(Hardware design source files)

* * *

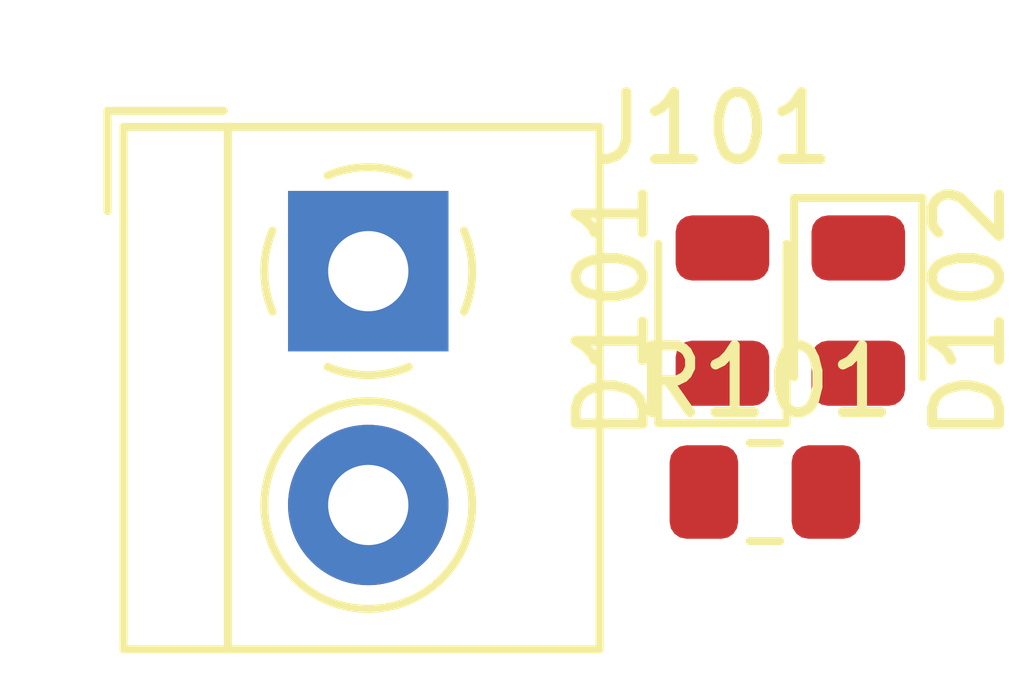
<source format=kicad_pcb>
(kicad_pcb
	(version 20240108)
	(generator "pcbnew")
	(generator_version "8.0")
	(general
		(thickness 1.6)
		(legacy_teardrops no)
	)
	(paper "A4")
	(layers
		(0 "F.Cu" signal)
		(31 "B.Cu" signal)
		(32 "B.Adhes" user "B.Adhesive")
		(33 "F.Adhes" user "F.Adhesive")
		(34 "B.Paste" user)
		(35 "F.Paste" user)
		(36 "B.SilkS" user "B.Silkscreen")
		(37 "F.SilkS" user "F.Silkscreen")
		(38 "B.Mask" user)
		(39 "F.Mask" user)
		(40 "Dwgs.User" user "User.Drawings")
		(41 "Cmts.User" user "User.Comments")
		(42 "Eco1.User" user "User.Eco1")
		(43 "Eco2.User" user "User.Eco2")
		(44 "Edge.Cuts" user)
		(45 "Margin" user)
		(46 "B.CrtYd" user "B.Courtyard")
		(47 "F.CrtYd" user "F.Courtyard")
		(48 "B.Fab" user)
		(49 "F.Fab" user)
		(50 "User.1" user)
		(51 "User.2" user)
		(52 "User.3" user)
		(53 "User.4" user)
		(54 "User.5" user)
		(55 "User.6" user)
		(56 "User.7" user)
		(57 "User.8" user)
		(58 "User.9" user)
	)
	(setup
		(pad_to_mask_clearance 0)
		(allow_soldermask_bridges_in_footprints no)
		(pcbplotparams
			(layerselection 0x00010fc_ffffffff)
			(plot_on_all_layers_selection 0x0000000_00000000)
			(disableapertmacros no)
			(usegerberextensions no)
			(usegerberattributes yes)
			(usegerberadvancedattributes yes)
			(creategerberjobfile yes)
			(dashed_line_dash_ratio 12.000000)
			(dashed_line_gap_ratio 3.000000)
			(svgprecision 4)
			(plotframeref no)
			(viasonmask no)
			(mode 1)
			(useauxorigin no)
			(hpglpennumber 1)
			(hpglpenspeed 20)
			(hpglpendiameter 15.000000)
			(pdf_front_fp_property_popups yes)
			(pdf_back_fp_property_popups yes)
			(dxfpolygonmode yes)
			(dxfimperialunits yes)
			(dxfusepcbnewfont yes)
			(psnegative no)
			(psa4output no)
			(plotreference yes)
			(plotvalue yes)
			(plotfptext yes)
			(plotinvisibletext no)
			(sketchpadsonfab no)
			(subtractmaskfromsilk no)
			(outputformat 1)
			(mirror no)
			(drillshape 1)
			(scaleselection 1)
			(outputdirectory "")
		)
	)
	(net 0 "")
	(net 1 "Net-(D101-K)")
	(net 2 "/DCC1")
	(net 3 "/DCC0")
	(footprint "LED_SMD:LED_0805_2012Metric" (layer "F.Cu") (at 141.351 76.581 90))
	(footprint "Resistor_SMD:R_0805_2012Metric" (layer "F.Cu") (at 141.986 79.2965))
	(footprint "TerminalBlock_4Ucon:TerminalBlock_4Ucon_1x02_P3.50mm_Horizontal" (layer "F.Cu") (at 136.0535 75.991 -90))
	(footprint "LED_SMD:LED_0805_2012Metric" (layer "F.Cu") (at 143.383 76.581 -90))
)

</source>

* * *

- About this task: What you should produce is an exact copy of the records, with the pictures left out.

- Solution below:
<source format=kicad_pcb>
(kicad_pcb
	(version 20240108)
	(generator "pcbnew")
	(generator_version "8.0")
	(general
		(thickness 1.6)
		(legacy_teardrops no)
	)
	(paper "A4")
	(layers
		(0 "F.Cu" signal)
		(31 "B.Cu" signal)
		(32 "B.Adhes" user "B.Adhesive")
		(33 "F.Adhes" user "F.Adhesive")
		(34 "B.Paste" user)
		(35 "F.Paste" user)
		(36 "B.SilkS" user "B.Silkscreen")
		(37 "F.SilkS" user "F.Silkscreen")
		(38 "B.Mask" user)
		(39 "F.Mask" user)
		(40 "Dwgs.User" user "User.Drawings")
		(41 "Cmts.User" user "User.Comments")
		(42 "Eco1.User" user "User.Eco1")
		(43 "Eco2.User" user "User.Eco2")
		(44 "Edge.Cuts" user)
		(45 "Margin" user)
		(46 "B.CrtYd" user "B.Courtyard")
		(47 "F.CrtYd" user "F.Courtyard")
		(48 "B.Fab" user)
		(49 "F.Fab" user)
		(50 "User.1" user)
		(51 "User.2" user)
		(52 "User.3" user)
		(53 "User.4" user)
		(54 "User.5" user)
		(55 "User.6" user)
		(56 "User.7" user)
		(57 "User.8" user)
		(58 "User.9" user)
	)
	(setup
		(pad_to_mask_clearance 0)
		(allow_soldermask_bridges_in_footprints no)
		(pcbplotparams
			(layerselection 0x00010fc_ffffffff)
			(plot_on_all_layers_selection 0x0000000_00000000)
			(disableapertmacros no)
			(usegerberextensions no)
			(usegerberattributes yes)
			(usegerberadvancedattributes yes)
			(creategerberjobfile yes)
			(dashed_line_dash_ratio 12.000000)
			(dashed_line_gap_ratio 3.000000)
			(svgprecision 4)
			(plotframeref no)
			(viasonmask no)
			(mode 1)
			(useauxorigin no)
			(hpglpennumber 1)
			(hpglpenspeed 20)
			(hpglpendiameter 15.000000)
			(pdf_front_fp_property_popups yes)
			(pdf_back_fp_property_popups yes)
			(dxfpolygonmode yes)
			(dxfimperialunits yes)
			(dxfusepcbnewfont yes)
			(psnegative no)
			(psa4output no)
			(plotreference yes)
			(plotvalue yes)
			(plotfptext yes)
			(plotinvisibletext no)
			(sketchpadsonfab no)
			(subtractmaskfromsilk no)
			(outputformat 1)
			(mirror no)
			(drillshape 1)
			(scaleselection 1)
			(outputdirectory "")
		)
	)
	(net 0 "")
	(net 1 "Net-(D101-K)")
	(net 2 "/DCC1")
	(net 3 "/DCC0")
	(footprint "LED_SMD:LED_0805_2012Metric" (layer "F.Cu") (at 141.351 76.581 90))
	(footprint "Resistor_SMD:R_0805_2012Metric" (layer "F.Cu") (at 141.986 79.2965))
	(footprint "TerminalBlock_4Ucon:TerminalBlock_4Ucon_1x02_P3.50mm_Horizontal" (layer "F.Cu") (at 136.0535 75.991 -90))
	(footprint "LED_SMD:LED_0805_2012Metric" (layer "F.Cu") (at 143.383 76.581 -90))
)

</source>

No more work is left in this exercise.